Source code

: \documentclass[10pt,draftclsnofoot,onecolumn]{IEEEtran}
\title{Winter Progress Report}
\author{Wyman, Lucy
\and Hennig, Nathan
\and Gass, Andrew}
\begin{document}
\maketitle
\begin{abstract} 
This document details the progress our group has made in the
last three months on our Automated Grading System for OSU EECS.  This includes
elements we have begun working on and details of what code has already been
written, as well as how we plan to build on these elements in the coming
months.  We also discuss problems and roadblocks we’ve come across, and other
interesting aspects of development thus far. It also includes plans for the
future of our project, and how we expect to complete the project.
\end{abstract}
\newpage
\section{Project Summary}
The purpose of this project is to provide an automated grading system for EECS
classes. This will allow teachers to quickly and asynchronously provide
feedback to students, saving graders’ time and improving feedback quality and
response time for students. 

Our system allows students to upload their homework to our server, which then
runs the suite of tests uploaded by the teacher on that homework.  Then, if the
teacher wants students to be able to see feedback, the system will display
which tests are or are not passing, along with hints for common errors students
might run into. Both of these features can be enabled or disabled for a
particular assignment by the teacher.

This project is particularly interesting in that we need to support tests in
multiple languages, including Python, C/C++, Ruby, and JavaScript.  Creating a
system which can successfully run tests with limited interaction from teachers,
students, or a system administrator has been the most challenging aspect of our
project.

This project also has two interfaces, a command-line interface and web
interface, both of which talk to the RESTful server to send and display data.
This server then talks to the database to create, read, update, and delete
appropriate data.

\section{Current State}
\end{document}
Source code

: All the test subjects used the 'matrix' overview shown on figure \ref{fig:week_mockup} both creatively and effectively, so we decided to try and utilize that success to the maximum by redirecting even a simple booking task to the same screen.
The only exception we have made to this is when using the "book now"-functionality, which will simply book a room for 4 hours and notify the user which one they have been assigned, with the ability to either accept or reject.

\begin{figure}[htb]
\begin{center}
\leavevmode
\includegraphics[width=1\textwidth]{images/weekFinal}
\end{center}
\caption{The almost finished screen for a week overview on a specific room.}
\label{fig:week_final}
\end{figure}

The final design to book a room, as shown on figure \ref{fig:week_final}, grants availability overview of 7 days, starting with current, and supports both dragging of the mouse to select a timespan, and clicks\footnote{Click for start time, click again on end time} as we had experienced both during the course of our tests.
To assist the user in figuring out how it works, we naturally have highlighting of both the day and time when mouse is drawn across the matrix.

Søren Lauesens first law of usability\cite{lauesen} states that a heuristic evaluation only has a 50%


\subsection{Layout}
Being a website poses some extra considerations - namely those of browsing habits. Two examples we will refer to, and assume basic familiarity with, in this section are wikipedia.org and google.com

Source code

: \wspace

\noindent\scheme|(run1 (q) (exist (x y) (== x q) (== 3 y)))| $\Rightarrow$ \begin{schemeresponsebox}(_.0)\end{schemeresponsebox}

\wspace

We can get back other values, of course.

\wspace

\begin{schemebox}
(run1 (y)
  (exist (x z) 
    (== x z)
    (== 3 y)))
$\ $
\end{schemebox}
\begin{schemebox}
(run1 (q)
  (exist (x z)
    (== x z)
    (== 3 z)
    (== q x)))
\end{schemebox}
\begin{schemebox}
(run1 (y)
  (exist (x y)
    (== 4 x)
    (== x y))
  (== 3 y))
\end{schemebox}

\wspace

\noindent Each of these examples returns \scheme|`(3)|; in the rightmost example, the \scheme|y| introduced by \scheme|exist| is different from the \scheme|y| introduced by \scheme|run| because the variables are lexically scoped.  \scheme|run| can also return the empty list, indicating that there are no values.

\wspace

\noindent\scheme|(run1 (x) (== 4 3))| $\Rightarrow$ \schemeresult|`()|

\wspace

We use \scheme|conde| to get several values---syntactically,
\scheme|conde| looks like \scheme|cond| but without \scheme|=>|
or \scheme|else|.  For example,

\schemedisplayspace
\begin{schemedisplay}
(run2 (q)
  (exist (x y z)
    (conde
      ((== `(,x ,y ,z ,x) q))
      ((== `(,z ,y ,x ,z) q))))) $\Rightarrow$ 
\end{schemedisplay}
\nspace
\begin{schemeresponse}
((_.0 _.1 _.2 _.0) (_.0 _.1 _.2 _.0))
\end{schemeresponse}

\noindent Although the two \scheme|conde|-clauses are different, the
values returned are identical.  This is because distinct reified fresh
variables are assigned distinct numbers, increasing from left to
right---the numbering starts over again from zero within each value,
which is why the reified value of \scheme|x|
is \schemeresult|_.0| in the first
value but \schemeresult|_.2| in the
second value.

----

Task requirements |
Only lines of the data holding the word "from" go in the answer. Please copy each of them.

Answer |
system which can successfully run tests with limited interaction from teachers,
\noindent Each of these examples returns \scheme|`(3)|; in the rightmost example, the \scheme|y| introduced by \scheme|exist| is different from the \scheme|y| introduced by \scheme|run| because the variables are lexically scoped.  \scheme|run| can also return the empty list, indicating that there are no values.
variables are assigned distinct numbers, increasing from left to
right---the numbering starts over again from zero within each value,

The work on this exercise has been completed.